札幌市発寒川流域の氾濫状況。昭和56年8月3~6日(写真:北海道開発協会)

 
         
 


 茨戸川洪水の特徴は、石狩川の水位が高くなると志美運河から石狩川に水が流れていかなくなり、水位が上昇して周囲に溢れる内水氾濫だ。この石狩川の背水を遮断するとともに、茨戸川の水を放水路で直接日本海に流す石狩放水路計画が昭和46年に立てられた。石狩放水路が完成すると、茨戸川の水位は約2.7m低下する都市型水害の切り札だ。
 人口集中に伴う都市型水害は全国的なもので、国は「総合治水対策」を進めていた。札幌市北部地域は昭和50年の記録的な洪水でまたも大きな被害を受けたことから、北海道開発局、北海道、札幌市の河川および下水道部門が一体となって水害対策を行うことになった。昭和55年、「伏籠川流域総合治水対策協議会」が設立され、石狩放水路は総合治水対策として建設されることになった。






   
     

伏籠川、創成川、発寒川が流れ込む茨戸川(写真:北海道開発局)

 
         
 
 
 
 

 石狩川につながっている志美運河に運河水門を、放水路下流端には放水路水門を建設し、大雨や台風で洪水の危険がある場合にのみ運河水門を閉じて石狩川の逆流を断ち切り、今度は放水路水門を開けて茨戸川の洪水を直接日本海に流す。この両水門の操作で茨戸川の洪水処理を行う。

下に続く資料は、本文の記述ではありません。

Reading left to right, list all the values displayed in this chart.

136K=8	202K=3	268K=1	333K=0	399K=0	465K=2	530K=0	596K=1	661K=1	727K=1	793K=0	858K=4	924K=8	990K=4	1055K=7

石狩放水路の建設で、札幌市北部地域の安全は格段に高まるばかりか、運河水門を閉め切ることで茨戸川水系は石狩川の背水に影響されない単独河川として改修計画が立てられるようになり、各支川の改修計画も容易になるので、地域開発に与える効果もきわめて高くなるのだ。
 地域を守る切り札・石狩放水路は昭和57年に完成するのだが、その前に高い防災効果を天下に知らしめることになる。

 
     
 


 
   
 

茨戸川流域の流れ(放水路完成前)

茨戸川流域の流れ(放水路完成後)

 
 


・放水路(延長2,458m、水路幅50m)
・放水路水門(ゲート2門)
・運河水門(ゲート2門) 
*志美運河


     
     

石狩放水路と放水路水門。洪水時は開けられる。